Jade. China, Han dynasty, 1st century BC – 1st century AD
The strong impact of this disc is given by the twisting and turning of the sculptural dragons carved in high relief. The top is decorated with two dragons that encircle and overlap the surface of the disc. Their tails, bodies, and heads form a series of curves that cover the entire surface in such a way that it is difficult to discern where one dragon ends and the other begins: in fact, the neck and appendages of one attach to the other’s curled, wavy tail. Their turned back heads curve into the center of the disc and face their bodies that are decorated with a simple carved line that runs along the entire length. Tear-drop incisions, parallel lines and double lines define the limbs, tails, and other details of the bodies, while the two carved parallel lines that define the snout curve outwards to describe the eyes. Engraved lines create a thin border along the circumference of the disc and the internal hole, and the surface of the back is filled in with a pattern of raised carved curls.

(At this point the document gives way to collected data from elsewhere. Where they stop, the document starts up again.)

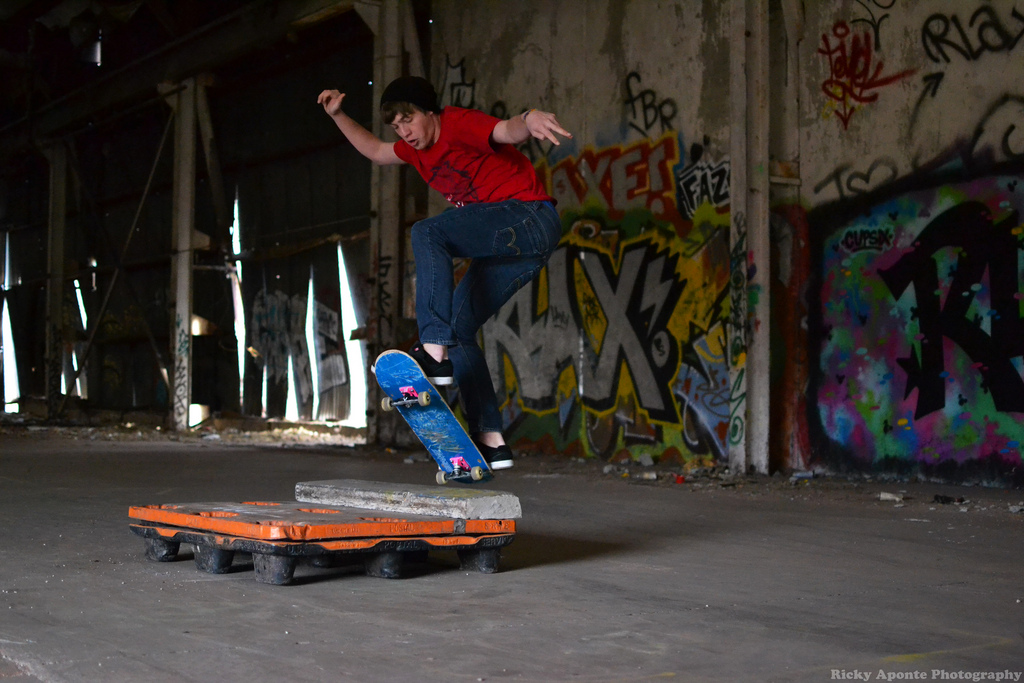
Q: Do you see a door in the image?
A: Yes, there is a door.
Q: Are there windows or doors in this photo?
A: Yes, there is a door.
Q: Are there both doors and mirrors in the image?
A: No, there is a door but no mirrors.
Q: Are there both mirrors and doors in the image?
A: No, there is a door but no mirrors.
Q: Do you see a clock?
A: No, there are no clocks.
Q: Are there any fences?
A: No, there are no fences.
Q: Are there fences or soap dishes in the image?
A: No, there are no fences or soap dishes.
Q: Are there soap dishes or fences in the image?
A: No, there are no fences or soap dishes.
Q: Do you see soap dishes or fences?
A: No, there are no fences or soap dishes.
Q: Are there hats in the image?
A: Yes, there is a hat.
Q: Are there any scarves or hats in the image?
A: Yes, there is a hat.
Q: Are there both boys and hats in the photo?
A: Yes, there are both a hat and a boy.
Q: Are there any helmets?
A: No, there are no helmets.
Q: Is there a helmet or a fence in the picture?
A: No, there are no helmets or fences.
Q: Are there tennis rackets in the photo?
A: No, there are no tennis rackets.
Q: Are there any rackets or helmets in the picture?
A: No, there are no rackets or helmets.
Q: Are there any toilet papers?
A: No, there are no toilet papers.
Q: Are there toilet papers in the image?
A: No, there are no toilet papers.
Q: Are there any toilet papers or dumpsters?
A: No, there are no toilet papers or dumpsters.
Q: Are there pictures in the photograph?
A: No, there are no pictures.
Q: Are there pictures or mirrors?
A: No, there are no pictures or mirrors.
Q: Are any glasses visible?
A: No, there are no glasses.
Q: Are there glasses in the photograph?
A: No, there are no glasses.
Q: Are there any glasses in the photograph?
A: No, there are no glasses.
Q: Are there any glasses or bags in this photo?
A: No, there are no glasses or bags.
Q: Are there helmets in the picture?
A: No, there are no helmets.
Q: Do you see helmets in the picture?
A: No, there are no helmets.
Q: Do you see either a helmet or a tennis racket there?
A: No, there are no helmets or rackets.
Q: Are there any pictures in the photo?
A: No, there are no pictures.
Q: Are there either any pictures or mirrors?
A: No, there are no pictures or mirrors.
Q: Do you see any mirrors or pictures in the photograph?
A: No, there are no pictures or mirrors.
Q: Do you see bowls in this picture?
A: No, there are no bowls.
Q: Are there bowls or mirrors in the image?
A: No, there are no bowls or mirrors.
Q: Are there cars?
A: No, there are no cars.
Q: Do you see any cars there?
A: No, there are no cars.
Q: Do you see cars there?
A: No, there are no cars.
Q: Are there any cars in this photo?
A: No, there are no cars.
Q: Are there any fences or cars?
A: No, there are no cars or fences.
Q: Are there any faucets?
A: No, there are no faucets.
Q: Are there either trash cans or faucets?
A: No, there are no faucets or trash cans.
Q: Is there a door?
A: Yes, there is a door.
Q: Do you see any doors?
A: Yes, there is a door.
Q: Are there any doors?
A: Yes, there is a door.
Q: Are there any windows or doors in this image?
A: Yes, there is a door.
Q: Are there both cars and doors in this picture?
A: No, there is a door but no cars.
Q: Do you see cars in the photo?
A: No, there are no cars.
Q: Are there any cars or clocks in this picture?
A: No, there are no cars or clocks.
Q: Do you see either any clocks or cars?
A: No, there are no cars or clocks.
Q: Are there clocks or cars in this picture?
A: No, there are no cars or clocks.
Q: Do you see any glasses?
A: No, there are no glasses.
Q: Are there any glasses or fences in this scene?
A: No, there are no glasses or fences.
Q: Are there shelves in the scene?
A: No, there are no shelves.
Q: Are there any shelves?
A: No, there are no shelves.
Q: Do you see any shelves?
A: No, there are no shelves.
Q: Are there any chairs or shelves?
A: No, there are no shelves or chairs.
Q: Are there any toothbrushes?
A: No, there are no toothbrushes.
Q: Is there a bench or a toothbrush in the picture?
A: No, there are no toothbrushes or benches.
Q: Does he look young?
A: Yes, the boy is young.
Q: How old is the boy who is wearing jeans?
A: The boy is young.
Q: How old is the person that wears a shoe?
A: The boy is young.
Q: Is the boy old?
A: No, the boy is young.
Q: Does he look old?
A: No, the boy is young.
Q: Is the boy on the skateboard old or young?
A: The boy is young.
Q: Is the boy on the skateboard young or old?
A: The boy is young.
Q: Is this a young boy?
A: Yes, this is a young boy.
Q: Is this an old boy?
A: No, this is a young boy.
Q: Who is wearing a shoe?
A: The boy is wearing a shoe.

Visible transition of the alteration of the stone, from the top carved area through towards the bottom, is evident by the changes in color: about half of the bottom and all the carved decorations on the top have turned white, grayish, and opaque. The disc is heavily encrusted with black and turquoise deposits in all the grooves and carved areas which are due to contact with iron and bronze, respectively. The corrosion has given way to multiple nicks around the exterior of the disc and in a few places on the outer area of the carving. The jade retains its smooth, shiny texture and some of its translucency, mostly on the bottom part of the disc.
The presence of small metal encrustations suggest that this ring was used as a sword fitting, most likely as a pommel.
Compare with a round sword fitting from the Arthur M. Sackler collection at Christie’s New York in Fine Chinese Ceramics and Works of Art on 16 September 2010, lot 984 (part lot), sold for USD 10,625, and another, also carved with chilong, at Christie’s Hong Kong in Adorning the Kings - A Private Collection of Archaic Jade Ornaments on 31 May 2017, lot 2711 (part lot), sold for HKD 8,460,000.
DIAMETER 6.5 cm
Provenance: Collection of Prof. Filippo Salviati, formerly from the estate of a Roman diplomat, acquired at Babuino auction house in March 2018 (copy of acquisition receipt available).